Personal information
- Nationality: Canada
- Discipline: Show jumping
- Born: August 29, 1979 (age 46)

Medal record
Representing Canada
Equestrian
FEI Nations Cup of Argentina (2010)
| Silver medal – second place | 2010 Argentina | Team jumping |

= Lauren Hunkin =

Canadian equestrian

Lauren Hunkin (born August 29, 1979) is a Canadian show jumper.

==Career==
Lauren spent several years training full-time with Canada's Olympic Silver medalist, Ian Millar.
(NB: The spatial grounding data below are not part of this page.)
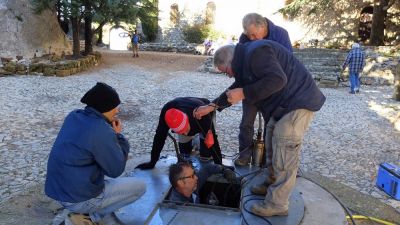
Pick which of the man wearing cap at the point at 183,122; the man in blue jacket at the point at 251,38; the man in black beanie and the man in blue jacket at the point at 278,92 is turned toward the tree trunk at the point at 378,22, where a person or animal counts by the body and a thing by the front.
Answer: the man in black beanie

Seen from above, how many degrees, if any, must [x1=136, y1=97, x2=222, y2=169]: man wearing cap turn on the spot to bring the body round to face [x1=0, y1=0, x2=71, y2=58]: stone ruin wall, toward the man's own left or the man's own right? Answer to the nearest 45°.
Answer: approximately 135° to the man's own right

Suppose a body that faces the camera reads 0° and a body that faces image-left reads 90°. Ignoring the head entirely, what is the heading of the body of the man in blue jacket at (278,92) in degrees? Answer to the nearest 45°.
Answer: approximately 90°

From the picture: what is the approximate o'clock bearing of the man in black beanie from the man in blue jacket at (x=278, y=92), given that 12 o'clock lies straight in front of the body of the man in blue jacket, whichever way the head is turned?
The man in black beanie is roughly at 11 o'clock from the man in blue jacket.

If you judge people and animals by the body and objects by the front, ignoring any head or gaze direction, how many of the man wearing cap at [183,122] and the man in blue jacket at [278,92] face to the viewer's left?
1

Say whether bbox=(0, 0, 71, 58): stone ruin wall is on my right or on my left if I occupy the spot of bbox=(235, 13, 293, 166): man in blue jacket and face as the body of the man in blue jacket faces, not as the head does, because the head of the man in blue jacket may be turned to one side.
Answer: on my right

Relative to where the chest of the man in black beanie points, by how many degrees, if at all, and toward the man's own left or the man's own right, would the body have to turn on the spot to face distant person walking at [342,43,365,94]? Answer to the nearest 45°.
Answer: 0° — they already face them

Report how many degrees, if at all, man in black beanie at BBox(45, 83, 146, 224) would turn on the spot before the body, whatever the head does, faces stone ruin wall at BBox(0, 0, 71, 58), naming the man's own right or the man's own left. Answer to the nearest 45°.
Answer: approximately 45° to the man's own left

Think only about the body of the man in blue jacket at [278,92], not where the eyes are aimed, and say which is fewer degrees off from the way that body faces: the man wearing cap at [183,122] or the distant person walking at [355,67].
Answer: the man wearing cap

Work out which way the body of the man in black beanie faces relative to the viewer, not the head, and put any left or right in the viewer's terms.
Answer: facing away from the viewer and to the right of the viewer
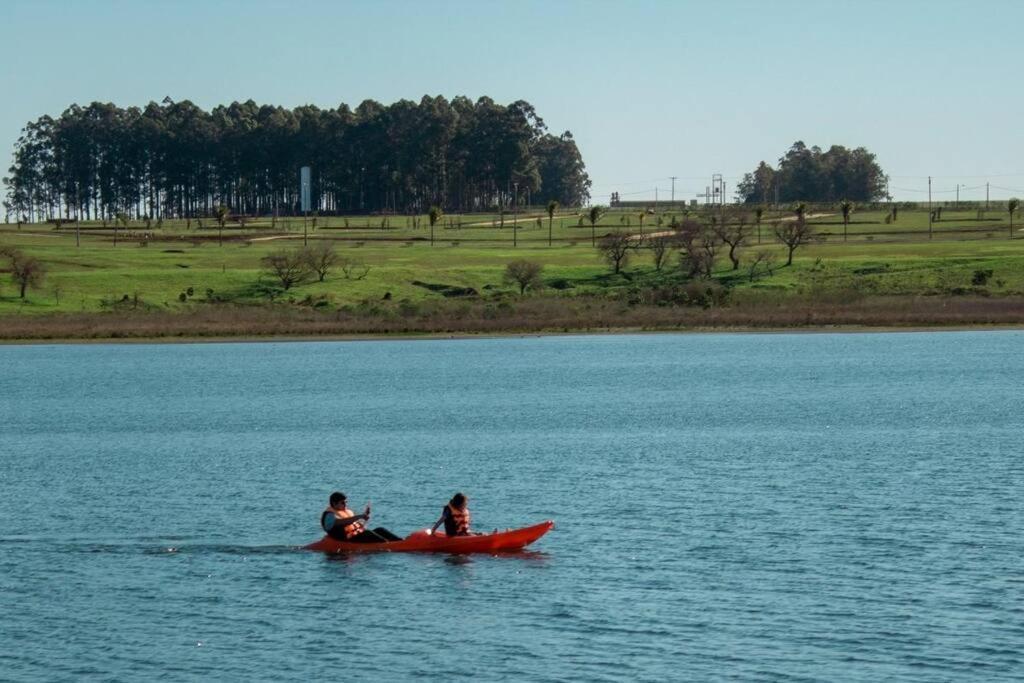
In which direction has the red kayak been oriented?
to the viewer's right
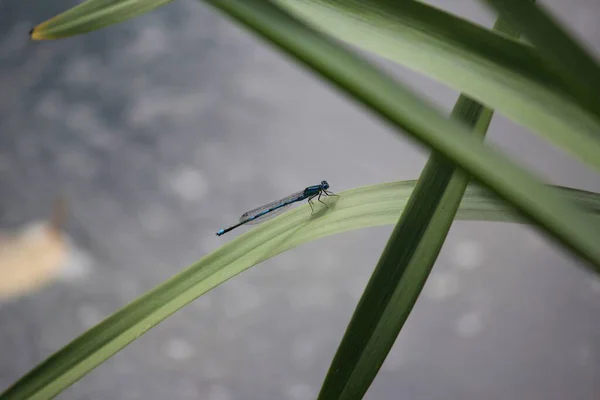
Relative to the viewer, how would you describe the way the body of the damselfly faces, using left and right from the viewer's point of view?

Lauren completed her first full year of Grand Prix competitions in 2006, earning four top 5 placings and finishing second in the Eastern Conference of the national Grand Prix series, The Kubota Cup. In 2008, Lauren had back to back wins on the Grand Prix circuit. In June 2008, Lauren was named Cavalor's "Athlete of the Month" by Equine Canada. In May 2010, Lauren was again named "Athlete of the Month" by Equine Canada. 2010 wins include Grand Prixs in St. Lazare, Blainville, and the $90,000 Summer Festival in Palgrave. She represented Canada at the 2010 Nations Cup of Argentina, winning a silver medal.

Since September 2009, she has coached the University of Ottawa Equestrian team. Since her involvement, the team has grown from 12 members to more than 40 riders and two show teams. The team competes in the Intercollegiate Horse Show Association (IHSA), and the Ontario University Equestrian Association (OUEA) leagues.

Her horse is a German-bred gelding named Larry

==Personal life==
She currently lives in Ottawa, Ontario.